When I start a 1925 Coupe with a fresh engine and transmission I cannot get the rear left tire to stop spinning while jacked up.
I can STOP it by hitting the breaks with no apparent effect of the engine speed/RPMS. The slow speed connection is backed out as far as I dare take it with maybe 3-4 threads screwed back in.
I've searched the forum but never found a "fix" other than the slow speed connecting rod adjustment.
A jacked up wheel will spin if the brake lever is all the way forward (transmission in high) or half way pulled back (clutch in neutral).
Even though the clutch is in neutral and the plates aren't touching, there is enough friction in the oil between the plates to spin the driveshaft.
Did not know that. Will put it back on the ground and see what we have! (tomorrow... pretty tired today)
Normal action with the clutch disks. There is enough fluid tension between the disk to spin the wheel with it off the ground.
What Erik said! Note to myself; Read all the reply's before responding! LOL
Put a wheel chock in place, just in case.
Often the neutral adjustment can't be achieved due o wear in all the parts. Then you have to do this:
Just like a modern car w/an automatic transmission. In drive or reverse it wants to creep. Fluid between the clutch plates. Need to put it in neutral or park ifn you don't want it to creep.
I like it. I'm going to set the car back on the floor, clear out everything in front of it (29 Model A and 2012 GMC 1 ton) and crank her up!
Unfortunately this thing has no brake rods so that is another issue I need to address. Hopefully it at least has rear brake shoes! (probably not)
The car is a salvage story and never intended to be pretty but rather a "safe and reliable runner"
Then you had better put chocks in front of all the wheels, if not the T may just go on a trip by herself!
Not sure that old beast could run over my fat body!
(Hmmmm. There's a good name for it. "The Beast")
The colder it gets, the harder they are to start due to the oil thickening. Right now with temps in the 50's my TT will labor to fire in neutral because it is also being pushed forward due to the oil. In a month the only way to get him started will be to jack up a wheel and start it in high (lever all the way forward). Standing in front of a truck with a wheel spinning in the air in high gear held up by a T jack is enough motivation to haul a big chock in front of the other wheels. That's for sure.
What Ryan says above brings up a question. When starting with a wheel jacked up, is it more effective or safer to do so in neutral or high gear? It's easy to imagine either way for different reasons but I thought I should check with those who have done this a lot. With colder weather coming, this could be an important topic for many.
It seems to me that starting it in high gear worked best for me as there was less "resistance" when cranking. But having said that...I may be cranking it in high because thats what I read to do, and may not have ever tried jacking it up and attempting to hand crank with the truck in Neutral. Once it is running, I hop in and pull the handbrake back all the way a few times and the wheel will stop turning after 2 or three yanks. Then you let it down and off you go.
The other absolute necessity for me (otherwise its an ugly, ugly start in the winter) is to warm up the intake manifold prior to priming the cylinders.
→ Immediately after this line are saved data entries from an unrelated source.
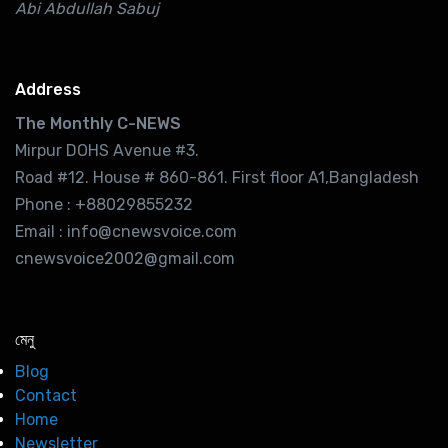
Abi Abdullah Sabuj
Address
The Monthly C-NEWS
Mirpur DOHS Avenue #3.
Road #12. House # 860-861. First floor A1,Bangladesh
Phone : +88029855232
Email : info@cnewsvoice.com
cnewsvoice2002@gmail.com
মেনু
Blog
Contact
Home
Newsletter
I had read about this as well and decided to give it a try. It was night and day difference to getting a start on the first try in cold weather. Back in the day it was covering the manifold with rags dipped in boiling water. Today a nice heat gun like is used to strip paint or bend pvc pipe is a good investment...heck a hair dryer would work. Running my T around the property in the winter is fun, but takes a few extra steps.
John A, Be careful! Be safe! (Well, as safe as you can be playing with silly things like model Ts!)
Many years ago, I had an old friend who could not properly adjust a model T clutch. He was a good old model T guy and drove his cars a lot, a regular on club tours and events. But he just could not get that clutch adjusted right. His car was hard to crank because of the clutch drag, and he would usually have to jump out of the way as the car started forward on its own. He would pull harder on the handle, or jump in as the car rolled past him. I don't recall him ever being hurt or having an accident because of it.
One time, at a gymkhana event, there was a model T game where a line was drawn on the asphalt. The idea was to drive to the far side of the parking lot, make a U-turn, then pull the brake handle JUST to the disengage clutch point, and coast to a stop as close to the line as you could without using either the service or parking brake. (In a model T?!?! Yes.)
A lot of drivers had trouble with it. He made the turn, a little faster than most, then pulled the clutch lever back. The car never slowed down. He sailed past the line, made a left turn, and continued on out toward the next parking lot. (Then he returned and parked his car, laughing all the way)
His son was about my age, and is still a good friend, still also playing with model Ts.